Sujet : Re: Help with Streaming and Chunk Processing for Large JSON Data (60 GB) from Kenna API
De : 2QdxY4RzWzUUiLuE (at) *nospam* potatochowder.com
Groupes : comp.lang.pythonDate : 01. Oct 2024, 17:47:24
Autres entêtes
Message-ID : <mailman.21.1727797649.3018.python-list@python.org>
References : 1 2 3 4 5 6
On 2024-09-30 at 21:34:07 +0200,
Regarding "Re: Help with Streaming and Chunk Processing for Large JSON Data (60 GB) from Kenna API,"
Left Right via Python-list <
python-list@python.org> wrote:
What am I missing? Handwavingly, start with the first digit, and as
long as the next character is a digit, multipliy the accumulated result
by 10 (or the appropriate base) and add the next value. Oh, and handle
scientific notation as a special case, and perhaps fail spectacularly
instead of recovering gracefully in certain edge cases. And in the
pathological case of a single number with 60 billion digits, run out of
memory (and complain loudly to the person who claimed that the file
contained a "dataset"). But why do I need to start with the least
significant digit?
You probably forgot that it has to be _streaming_. Suppose you parse
the first digit: can you hand this information over to an external
function to process the parsed data? -- No! because you don't know the
magnitude yet. What about two digits? -- Same thing. You cannot
leave the parser code until you know the magnitude (otherwise the
information is useless to the external code).
If I recognize the first digit, then I *can* hand that over to an
external function to accumulate the digits that follow.

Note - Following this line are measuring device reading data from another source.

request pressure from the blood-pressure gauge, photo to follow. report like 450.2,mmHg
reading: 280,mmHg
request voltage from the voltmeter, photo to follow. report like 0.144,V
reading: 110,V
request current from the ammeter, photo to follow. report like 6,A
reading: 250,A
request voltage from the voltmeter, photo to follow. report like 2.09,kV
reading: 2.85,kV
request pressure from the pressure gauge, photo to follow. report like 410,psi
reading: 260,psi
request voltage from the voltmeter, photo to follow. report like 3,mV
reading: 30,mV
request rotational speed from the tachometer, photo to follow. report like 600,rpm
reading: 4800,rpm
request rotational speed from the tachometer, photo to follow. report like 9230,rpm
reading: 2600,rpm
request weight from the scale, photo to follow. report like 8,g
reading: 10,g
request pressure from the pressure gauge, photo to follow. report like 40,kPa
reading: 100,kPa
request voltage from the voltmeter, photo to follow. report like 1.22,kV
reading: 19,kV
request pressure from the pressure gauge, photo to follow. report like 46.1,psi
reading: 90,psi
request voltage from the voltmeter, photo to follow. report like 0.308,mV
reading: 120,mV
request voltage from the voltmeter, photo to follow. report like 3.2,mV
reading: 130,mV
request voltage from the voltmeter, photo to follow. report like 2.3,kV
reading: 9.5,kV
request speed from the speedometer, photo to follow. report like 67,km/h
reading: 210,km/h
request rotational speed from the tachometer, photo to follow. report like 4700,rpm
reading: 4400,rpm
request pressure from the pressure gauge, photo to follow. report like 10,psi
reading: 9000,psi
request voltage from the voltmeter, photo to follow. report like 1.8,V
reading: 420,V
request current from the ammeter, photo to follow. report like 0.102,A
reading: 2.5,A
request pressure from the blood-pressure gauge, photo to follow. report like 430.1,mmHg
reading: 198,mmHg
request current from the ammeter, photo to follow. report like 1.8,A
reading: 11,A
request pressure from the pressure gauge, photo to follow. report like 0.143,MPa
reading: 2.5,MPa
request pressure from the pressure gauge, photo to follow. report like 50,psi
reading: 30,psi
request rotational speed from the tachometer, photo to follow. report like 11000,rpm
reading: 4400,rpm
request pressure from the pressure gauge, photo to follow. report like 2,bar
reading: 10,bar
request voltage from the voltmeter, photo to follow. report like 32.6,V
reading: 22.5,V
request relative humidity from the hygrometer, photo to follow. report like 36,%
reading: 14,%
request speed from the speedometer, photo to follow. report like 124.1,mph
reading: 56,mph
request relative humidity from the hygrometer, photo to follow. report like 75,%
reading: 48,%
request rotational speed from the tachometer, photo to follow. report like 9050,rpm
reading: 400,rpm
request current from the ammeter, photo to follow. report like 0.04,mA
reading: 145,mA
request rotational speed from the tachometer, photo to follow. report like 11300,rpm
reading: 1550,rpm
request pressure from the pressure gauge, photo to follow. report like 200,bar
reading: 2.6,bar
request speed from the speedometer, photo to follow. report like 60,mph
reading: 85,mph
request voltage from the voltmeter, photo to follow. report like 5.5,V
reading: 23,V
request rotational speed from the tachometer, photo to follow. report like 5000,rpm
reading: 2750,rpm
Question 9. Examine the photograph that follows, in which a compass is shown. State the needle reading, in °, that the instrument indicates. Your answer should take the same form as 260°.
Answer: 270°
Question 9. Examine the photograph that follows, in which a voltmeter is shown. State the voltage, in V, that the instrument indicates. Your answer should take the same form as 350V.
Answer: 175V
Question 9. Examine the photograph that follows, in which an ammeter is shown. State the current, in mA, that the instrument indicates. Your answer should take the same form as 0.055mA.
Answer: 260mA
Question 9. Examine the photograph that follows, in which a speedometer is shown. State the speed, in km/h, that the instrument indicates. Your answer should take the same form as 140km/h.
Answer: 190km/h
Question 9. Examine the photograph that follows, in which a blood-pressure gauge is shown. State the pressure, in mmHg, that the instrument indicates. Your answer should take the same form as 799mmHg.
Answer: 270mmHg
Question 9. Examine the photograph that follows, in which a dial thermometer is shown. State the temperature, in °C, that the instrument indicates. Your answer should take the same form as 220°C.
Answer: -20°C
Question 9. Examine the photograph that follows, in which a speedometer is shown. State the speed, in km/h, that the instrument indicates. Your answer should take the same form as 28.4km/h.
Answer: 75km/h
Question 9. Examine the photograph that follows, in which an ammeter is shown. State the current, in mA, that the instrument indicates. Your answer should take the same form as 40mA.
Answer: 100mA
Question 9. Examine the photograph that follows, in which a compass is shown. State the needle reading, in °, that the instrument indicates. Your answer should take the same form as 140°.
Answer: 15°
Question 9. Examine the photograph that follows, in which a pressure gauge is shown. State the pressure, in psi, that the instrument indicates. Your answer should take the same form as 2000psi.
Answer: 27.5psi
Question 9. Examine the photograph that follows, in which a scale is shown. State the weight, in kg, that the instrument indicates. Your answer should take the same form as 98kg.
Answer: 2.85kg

So, even if you have enough memory and don't care about special cases
like scientific notation: yes, you will be able to parse it, but it
won't be a streaming parser.
Under that constraint, I'm not sure I can parse anything. How can I
parse a string (and hand it over to an external function) until I've
found the closing quote?
How much state can a parser maintain (before it invokes an external
function) and still be considered streaming? I fear that we may be
getting hung up on terminology rather than solving the problem at hand.